Duvall, who spoke with msnbc ahead of a business roundtable with Fiorina, echoed many attendees interviewed by msnbc at her events when she said she didn’t know much about Fiorina, but was excited to learn more.

Fiorina knows this: she's packing her schedule to the brim with visits to key early voting states like Iowa and New Hampshire.

“I come out and I take as many questions and people have and people leave and they know me. And they go talk to more people,” she told msnbc after a similar event at a local bar in Coralville, Iowa.

Supporters say her political inexperience is definitely a factor, but some say it might even help her candidacy. 

"Experience does matter for whatever job your going to have, so it’s weighing that back and forth," Robert Schimmell told msnbc in Concord, New Hampshire.

“We’ve got a bunch of elected people who aren’t doing anything on both sides of the aisle, so I’d give it a try!” Robert Saylor told msnbc in Waukee, Iowa. “I like that she’s a businesswoman, she’s done a good job at Hewlett Packard and I like businesspeople at the helm.
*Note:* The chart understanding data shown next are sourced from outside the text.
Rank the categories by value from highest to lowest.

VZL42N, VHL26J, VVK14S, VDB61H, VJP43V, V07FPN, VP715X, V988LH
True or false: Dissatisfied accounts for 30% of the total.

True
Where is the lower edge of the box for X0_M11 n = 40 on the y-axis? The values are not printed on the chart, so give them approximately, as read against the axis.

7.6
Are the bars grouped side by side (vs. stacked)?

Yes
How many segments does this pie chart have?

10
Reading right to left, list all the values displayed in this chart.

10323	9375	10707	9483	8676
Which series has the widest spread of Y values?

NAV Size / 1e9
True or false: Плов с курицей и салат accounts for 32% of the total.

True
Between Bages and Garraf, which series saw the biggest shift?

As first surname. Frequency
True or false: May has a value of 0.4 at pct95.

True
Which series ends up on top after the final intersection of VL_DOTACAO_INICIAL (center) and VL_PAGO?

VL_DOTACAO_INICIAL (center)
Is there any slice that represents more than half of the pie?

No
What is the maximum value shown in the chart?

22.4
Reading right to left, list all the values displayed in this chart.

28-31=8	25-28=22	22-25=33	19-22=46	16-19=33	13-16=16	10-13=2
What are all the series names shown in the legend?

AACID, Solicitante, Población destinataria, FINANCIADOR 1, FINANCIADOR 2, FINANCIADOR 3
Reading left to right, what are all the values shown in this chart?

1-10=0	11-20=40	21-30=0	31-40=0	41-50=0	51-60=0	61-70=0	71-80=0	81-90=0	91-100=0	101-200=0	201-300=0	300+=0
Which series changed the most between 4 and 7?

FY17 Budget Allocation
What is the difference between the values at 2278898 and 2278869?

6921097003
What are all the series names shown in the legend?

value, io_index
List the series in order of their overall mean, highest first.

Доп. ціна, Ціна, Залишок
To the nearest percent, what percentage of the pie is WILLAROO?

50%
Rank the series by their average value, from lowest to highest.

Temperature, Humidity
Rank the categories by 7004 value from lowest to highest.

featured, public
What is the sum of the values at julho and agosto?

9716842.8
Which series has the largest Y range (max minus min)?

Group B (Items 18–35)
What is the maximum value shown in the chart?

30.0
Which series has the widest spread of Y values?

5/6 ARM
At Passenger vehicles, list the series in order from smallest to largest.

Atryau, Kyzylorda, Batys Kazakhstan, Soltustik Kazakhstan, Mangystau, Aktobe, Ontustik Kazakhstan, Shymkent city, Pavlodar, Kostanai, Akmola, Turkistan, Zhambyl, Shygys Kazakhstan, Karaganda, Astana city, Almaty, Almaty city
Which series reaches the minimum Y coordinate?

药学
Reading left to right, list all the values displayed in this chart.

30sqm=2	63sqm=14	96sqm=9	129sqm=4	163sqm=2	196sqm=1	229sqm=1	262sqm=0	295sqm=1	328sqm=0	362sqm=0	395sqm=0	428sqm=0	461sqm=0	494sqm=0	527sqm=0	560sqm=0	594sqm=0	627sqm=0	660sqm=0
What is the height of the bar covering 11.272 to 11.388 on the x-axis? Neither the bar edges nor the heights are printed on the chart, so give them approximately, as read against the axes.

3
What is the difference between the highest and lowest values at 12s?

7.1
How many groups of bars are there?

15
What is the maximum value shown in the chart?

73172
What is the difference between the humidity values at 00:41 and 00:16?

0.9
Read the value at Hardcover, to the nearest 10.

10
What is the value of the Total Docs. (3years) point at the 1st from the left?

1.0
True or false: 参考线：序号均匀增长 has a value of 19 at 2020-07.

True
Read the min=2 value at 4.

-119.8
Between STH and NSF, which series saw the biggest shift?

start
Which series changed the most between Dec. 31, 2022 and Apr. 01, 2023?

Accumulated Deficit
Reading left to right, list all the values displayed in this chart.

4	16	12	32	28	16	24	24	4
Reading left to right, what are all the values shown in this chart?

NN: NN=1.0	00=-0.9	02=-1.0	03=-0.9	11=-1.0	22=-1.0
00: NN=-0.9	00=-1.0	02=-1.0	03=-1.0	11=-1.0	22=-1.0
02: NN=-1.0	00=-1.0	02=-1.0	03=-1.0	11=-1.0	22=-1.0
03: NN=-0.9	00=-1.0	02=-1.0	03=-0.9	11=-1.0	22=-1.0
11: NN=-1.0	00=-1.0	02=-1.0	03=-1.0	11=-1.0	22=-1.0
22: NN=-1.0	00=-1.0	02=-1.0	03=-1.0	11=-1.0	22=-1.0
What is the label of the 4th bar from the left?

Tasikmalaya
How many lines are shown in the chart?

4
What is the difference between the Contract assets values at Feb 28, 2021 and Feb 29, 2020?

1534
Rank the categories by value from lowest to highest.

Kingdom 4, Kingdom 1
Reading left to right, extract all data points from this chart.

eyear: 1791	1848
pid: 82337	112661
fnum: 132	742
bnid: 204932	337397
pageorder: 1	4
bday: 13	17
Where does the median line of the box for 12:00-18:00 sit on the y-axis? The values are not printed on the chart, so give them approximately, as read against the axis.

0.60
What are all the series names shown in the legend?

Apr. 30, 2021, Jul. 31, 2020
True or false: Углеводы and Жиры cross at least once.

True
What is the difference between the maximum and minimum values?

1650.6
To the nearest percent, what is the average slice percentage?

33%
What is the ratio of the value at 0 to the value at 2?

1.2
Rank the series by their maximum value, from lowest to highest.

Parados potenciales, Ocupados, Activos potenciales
You can take someone who’s been a business person who’s been successful, and they can surround themselves with the generals and the education people.”

It's a similar idea to how Fiorina articulates her own variety of leadership.

“Leadership is not about position, or power, or title, or perks," she said in New Hampshire in mid-April. "The highest calling of leadership is to unlock potential in others and to change the order of things for the better."